The Keeshond has a moderate need for exercise and will generally be okay with a daily walk, although a nice run or romp in a park or field will always be appreciated....

It is important to avoid overfeeding the Keeshond, as the breed can put on weight very quickly. This dog is physically able to live outdoors in moderate climates, but it much prefers to sleep inside and be around its family as much as possible. To maintain the Keeshond’s respectable appearance it is important to brush the dog’s coat on a daily basis. The breed sheds heavily twice yearly, once in the spring and again in the fall. Serious health issues are rare in this breed, though it may develop canine hip dysplasia, epilepsy, patellar luxation and skin problems.

Keeshond History

A Brief History of the Keeshond

The exact origins of the Keeshond, or Wolf Spitz, are unknown, though the dog’s appearance places it firmly in the Spitz family; close relatives include the Finnish Spitz, Norwegian Elkhound, Chow Chow and Samoyed....

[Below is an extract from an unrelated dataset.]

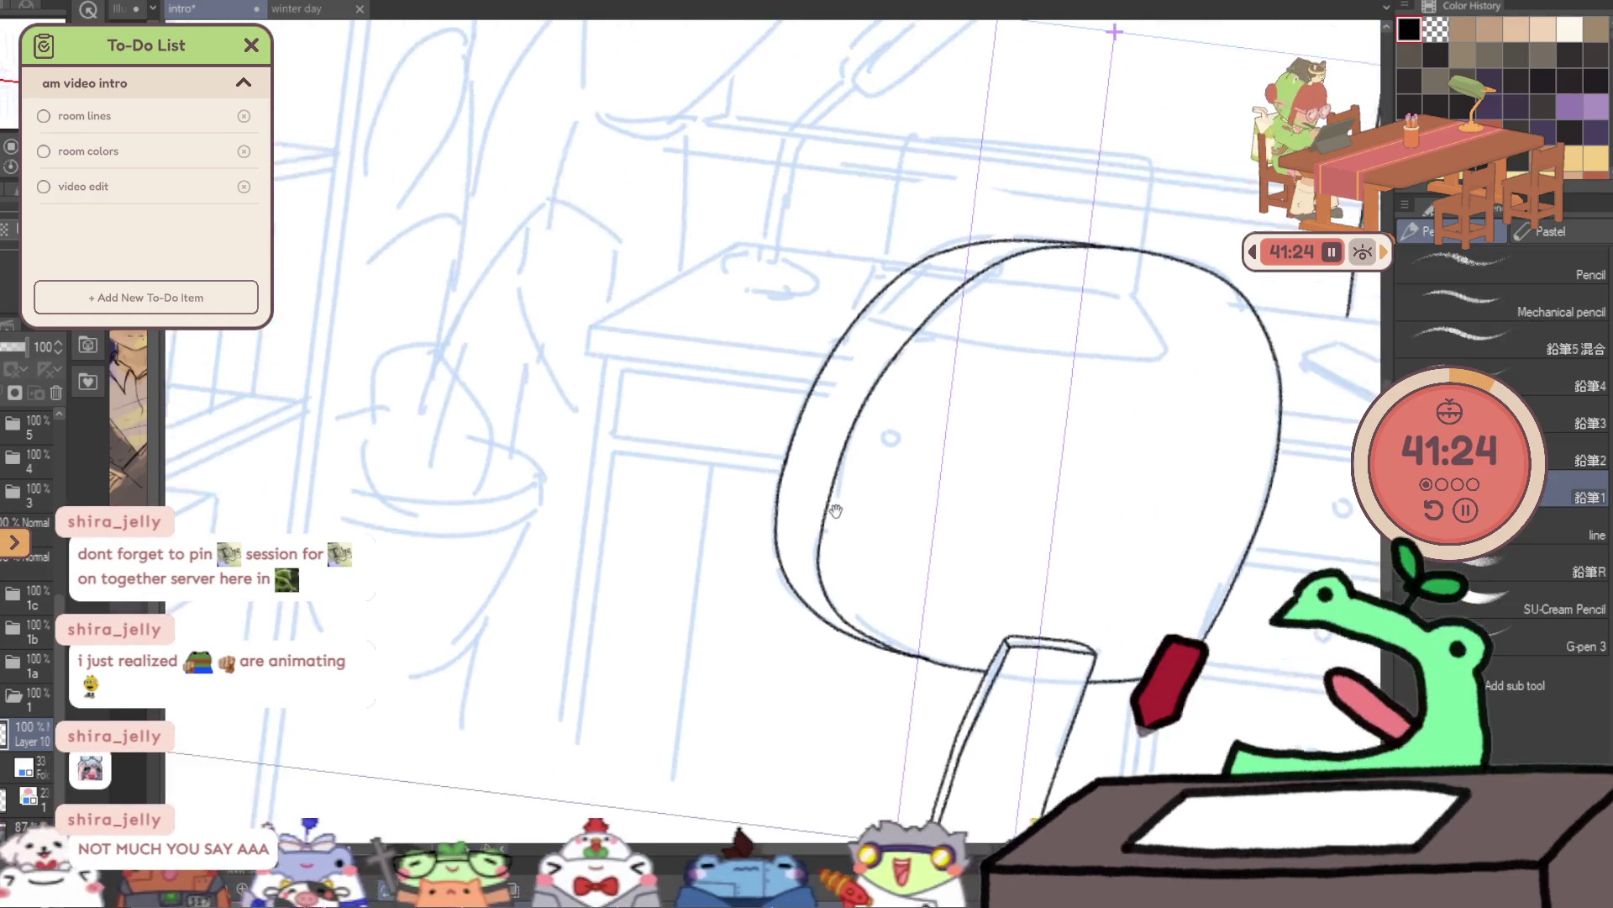
scroll(1019, 179, down, 3)
scroll(979, 188, down, 2)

The breed was well known in the Netherlands by the 18th century, and was commonly employed as a river boat and barge watch dog, as well as a companion pet. The Keeshond would reach its greatest popularity and eventually face near extinction as a result of political upheaval in the Netherlands during the late 19th century. Cornelis (Kees) de Gyselaer, the leader of the Dutch patriot faction, owned a Wolf Spitz named Kees that was so strongly associated with the political leader that it became a symbol of the Patriot rebellion. When the rebellion was quashed and the House of Orange was restored to power, few people wanted to be seen with the rebel symbol, and the dogs began to disappear. The breed had all but vanished by the early 20th century, but luckily for the Keeshond, the Baroness van Hardenbroek began a campaign to restore the breed in 1920. The Wolf Spitz arrived in England and America during the 1920s, and was recognized as the Keeshond (in honor of Cornelis (Kees) de Gyselaer) by the American Kennel Club in 1930. Today, the Keeshond is a moderately popular pet in the United States, as well as the national dog of the Netherlands.